Ainsi, si les Jeux olympiques de Paris 2024 ont constitué l’occasion du projet Time to Play, ils sont une illustration parmi d’autres des fonctions politiques et architecturales du jeu. Et ce livre est tout autant à lire comme la poursuite du projet Soutenir, deux ans après son ouverture à Paris et alors qu’une version réactualisée de l’exposition est présentée à Genève au printemps 2024.

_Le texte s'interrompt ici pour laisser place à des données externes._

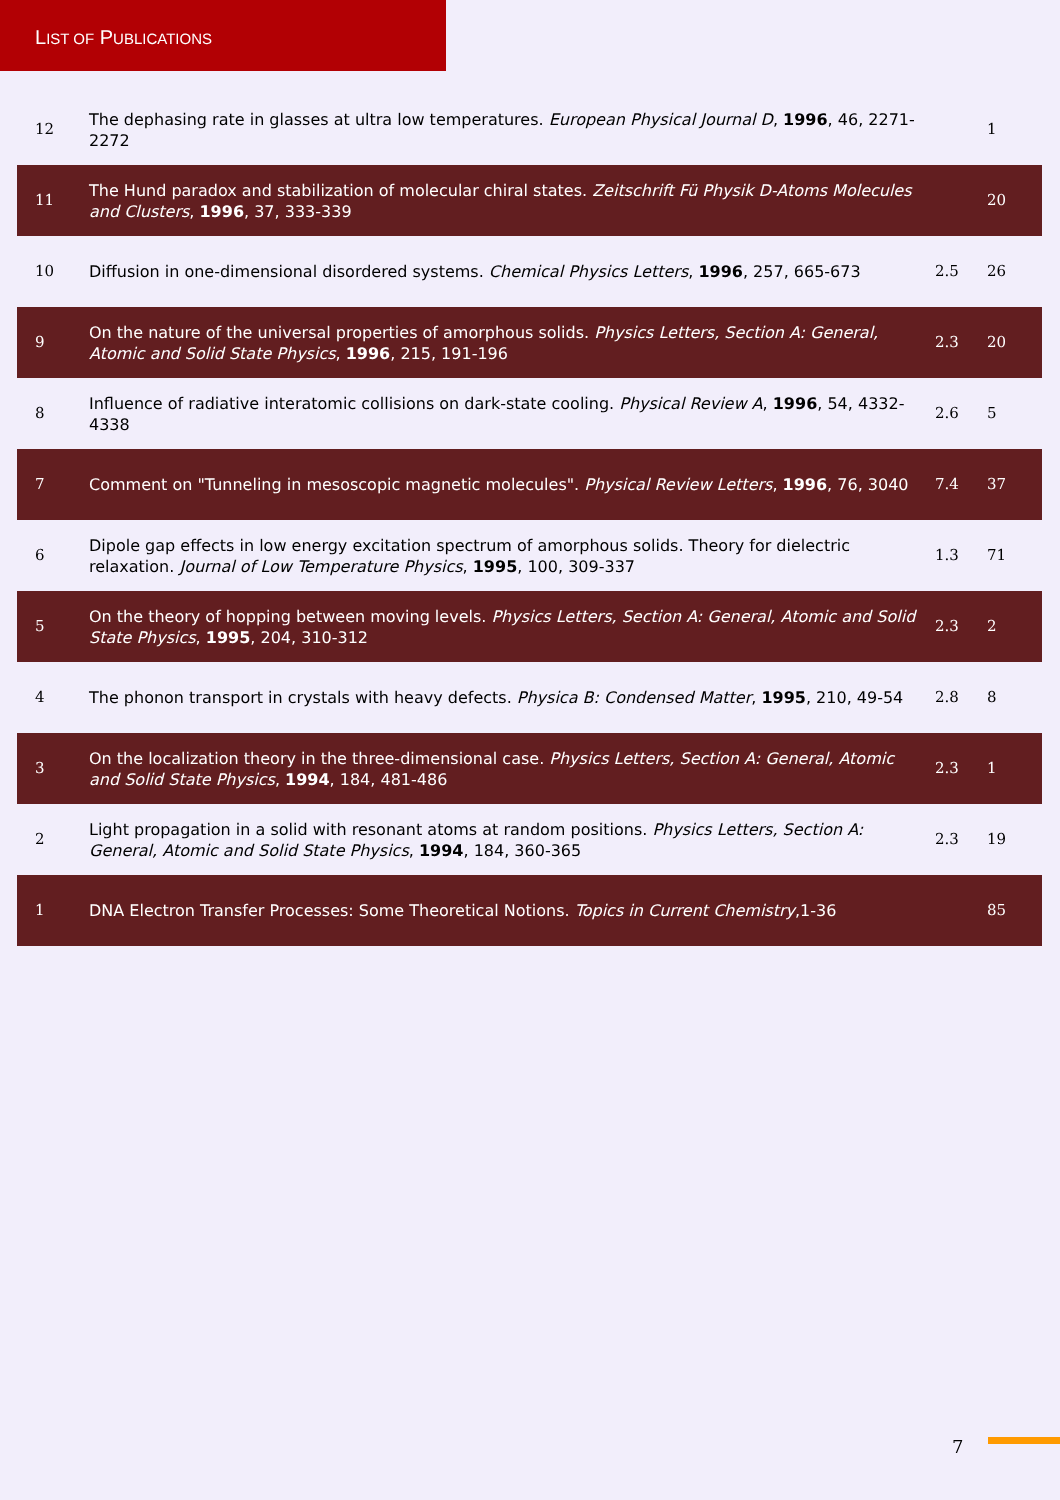LIST OF PUBLICATIONS
| 12 | The dephasing rate in glasses at ultra low temperatures. European Physical Journal D , 1996 , 46, 2271-2272 | | 1 |
| 11 | The Hund paradox and stabilization of molecular chiral states. Zeitschrift Fü Physik D-Atoms Molecules and Clusters , 1996 , 37, 333-339 | | 20 |
| 10 | Diffusion in one-dimensional disordered systems. Chemical Physics Letters , 1996 , 257, 665-673 | 2.5 | 26 |
| 9 | On the nature of the universal properties of amorphous solids. Physics Letters, Section A: General, Atomic and Solid State Physics , 1996 , 215, 191-196 | 2.3 | 20 |
| 8 | Influence of radiative interatomic collisions on dark-state cooling. Physical Review A , 1996 , 54, 4332-4338 | 2.6 | 5 |
| 7 | Comment on "Tunneling in mesoscopic magnetic molecules". Physical Review Letters , 1996 , 76, 3040 | 7.4 | 37 |
| 6 | Dipole gap effects in low energy excitation spectrum of amorphous solids. Theory for dielectric relaxation. Journal of Low Temperature Physics , 1995 , 100, 309-337 | 1.3 | 71 |
| 5 | On the theory of hopping between moving levels. Physics Letters, Section A: General, Atomic and Solid State Physics , 1995 , 204, 310-312 | 2.3 | 2 |
| 4 | The phonon transport in crystals with heavy defects. Physica B: Condensed Matter , 1995 , 210, 49-54 | 2.8 | 8 |
| 3 | On the localization theory in the three-dimensional case. Physics Letters, Section A: General, Atomic and Solid State Physics , 1994 , 184, 481-486 | 2.3 | 1 |
| 2 | Light propagation in a solid with resonant atoms at random positions. Physics Letters, Section A: General, Atomic and Solid State Physics , 1994 , 184, 360-365 | 2.3 | 19 |
| 1 | DNA Electron Transfer Processes: Some Theoretical Notions. Topics in Current Chemistry ,1-36 | | 85 |
7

Parler de jeu par ailleurs, c’est aussi comprendre cette notion dans sa véritable puissance d’action architecturale. En effet, le jeu participe pleinement à la mise en espace du monde, et il produit des spatialités particulières : de l’aire ou du terrain de jeu (playground), assimilable à un espace public, jusqu’à la forme close et monumentale du stade, en passant par les espaces virtuels vidéoludiques, de quelles formes de jeu ces « architectures » sont-elles le lieu ? Et quelles sont leur pertinence et leur actualité à l’heure d’une transformation générale des pratiques architecturales et urbaines ?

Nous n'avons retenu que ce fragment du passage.